US 7,519,221 B1
Reconstructing high-fidelity electronic documents from images via generation of synthetic fonts
Dennis G. Nicholson, Atherton, Calif. (US)
Assigned to Adobe Systems Incorporated, San Jose, Calif. (US)
Filed on Feb. 28, 2005, as Appl. No. 11/69,510.
Int. Cl. G06K 9/00 (2006.01); G06K 9/34 (2006.01); G06K 9/18 (2006.01); G06K 9/62 (2006.01)

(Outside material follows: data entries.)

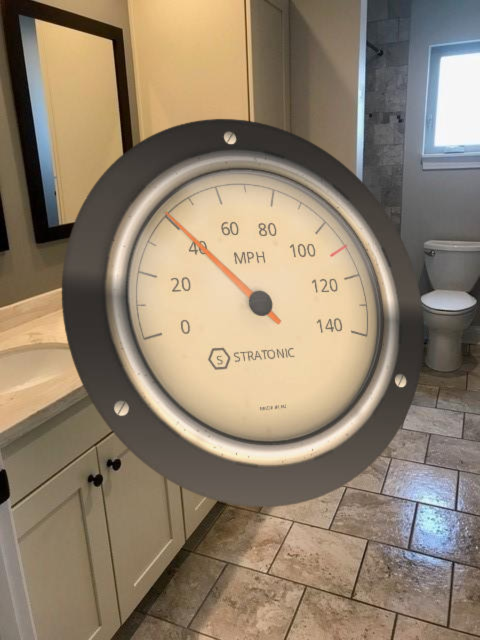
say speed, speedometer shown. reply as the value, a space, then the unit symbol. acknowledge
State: 40 mph
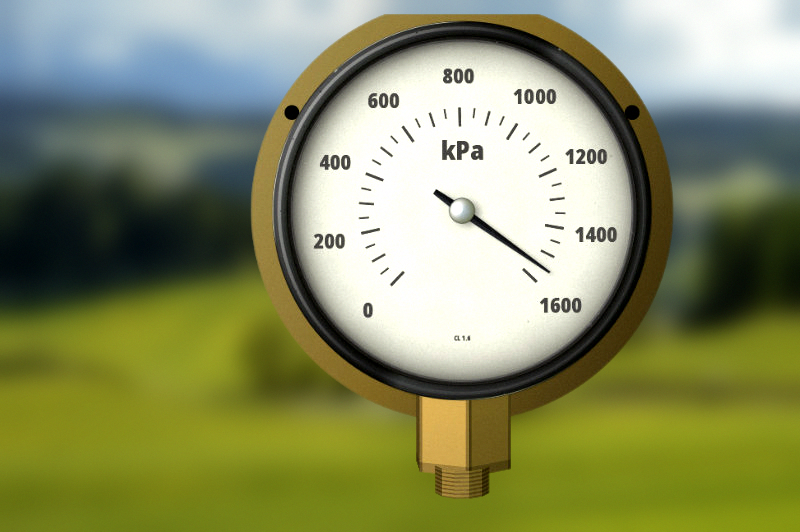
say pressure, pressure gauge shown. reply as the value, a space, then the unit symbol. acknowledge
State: 1550 kPa
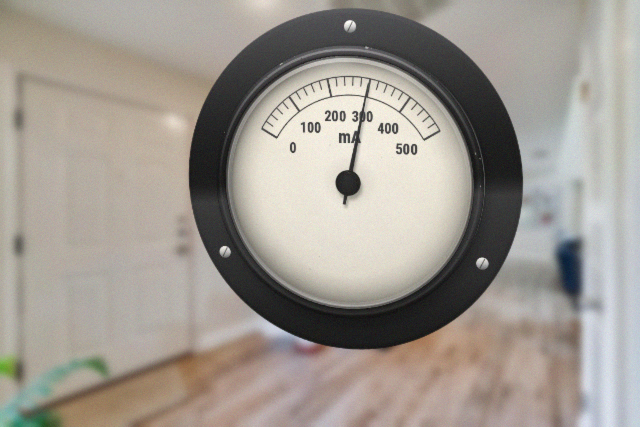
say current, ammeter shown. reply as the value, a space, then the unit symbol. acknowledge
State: 300 mA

U.S. Cl. 382—181  [382/180; 382/186; 382/209] 19 Claims
OG exemplary drawing
 
13. A method for generating a synthetic font, comprising:
using a computer to perform:
receiving a set of scanned character images;
producing glyphs from the set of scanned character images, wherein producing glyphs from the set of scanned character images involves grouping similar character images into clusters, and iteratively:
registering scanned character images in each cluster with sub-pixel accuracy,
extracting a high-resolution, noise-reduced prototype from the registered character images for each cluster,
measuring a distance from each registered character image to its associated prototype, and
using the measured distances to purify each cluster via histogram analysis of inter-cluster and intra-cluster distances;
obtaining character labels for the glyphs; and
using the glyphs and associated character labels to form the synthetic font, whereby the synthetic font can represent both a logical content and a visual appearance of characters in a document, wherein the visual appearance of characters in the synthetic font are faithful replicas of corresponding characters on printed pages from which the images were generated.